### Task goal
Write out, as an exact transcription, the line that has "Maven Integration for WTP|自动读取POM信息并配置WTP项目" and each line after it through the end of the data below.

Rendered images with source text
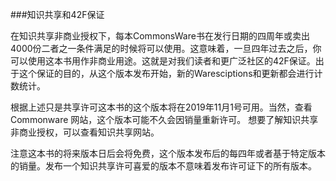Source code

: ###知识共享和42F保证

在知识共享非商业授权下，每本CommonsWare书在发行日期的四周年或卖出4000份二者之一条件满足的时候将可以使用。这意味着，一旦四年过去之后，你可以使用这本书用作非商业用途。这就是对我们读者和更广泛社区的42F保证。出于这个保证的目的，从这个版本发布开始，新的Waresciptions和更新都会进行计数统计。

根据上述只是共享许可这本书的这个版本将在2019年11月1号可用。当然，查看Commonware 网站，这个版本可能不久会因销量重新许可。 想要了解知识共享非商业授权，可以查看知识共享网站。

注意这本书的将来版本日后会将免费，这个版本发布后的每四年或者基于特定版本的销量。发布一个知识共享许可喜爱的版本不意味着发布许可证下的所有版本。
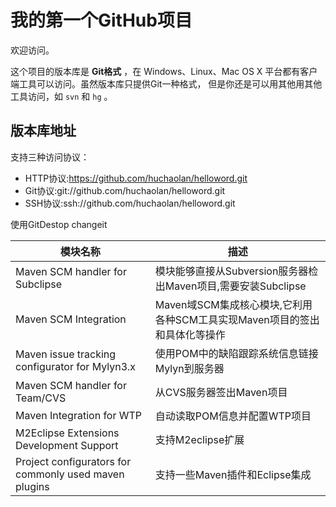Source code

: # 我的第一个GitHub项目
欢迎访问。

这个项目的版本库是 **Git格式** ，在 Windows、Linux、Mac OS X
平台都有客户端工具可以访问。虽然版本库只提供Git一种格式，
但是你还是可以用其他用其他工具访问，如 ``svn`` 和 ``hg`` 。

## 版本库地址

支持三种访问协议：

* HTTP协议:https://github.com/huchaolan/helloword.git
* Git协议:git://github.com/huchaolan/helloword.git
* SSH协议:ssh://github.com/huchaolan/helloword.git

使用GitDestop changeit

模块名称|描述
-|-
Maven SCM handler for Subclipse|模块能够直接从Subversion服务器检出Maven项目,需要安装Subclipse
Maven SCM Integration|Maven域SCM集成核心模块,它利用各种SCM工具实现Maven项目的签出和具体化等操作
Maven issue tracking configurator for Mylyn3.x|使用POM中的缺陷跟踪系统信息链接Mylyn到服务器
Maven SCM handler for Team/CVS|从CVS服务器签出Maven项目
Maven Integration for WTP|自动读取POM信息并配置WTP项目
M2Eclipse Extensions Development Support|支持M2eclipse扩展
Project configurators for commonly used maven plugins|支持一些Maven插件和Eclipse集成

### Solution for this task
Maven Integration for WTP|自动读取POM信息并配置WTP项目
M2Eclipse Extensions Development Support|支持M2eclipse扩展
Project configurators for commonly used maven plugins|支持一些Maven插件和Eclipse集成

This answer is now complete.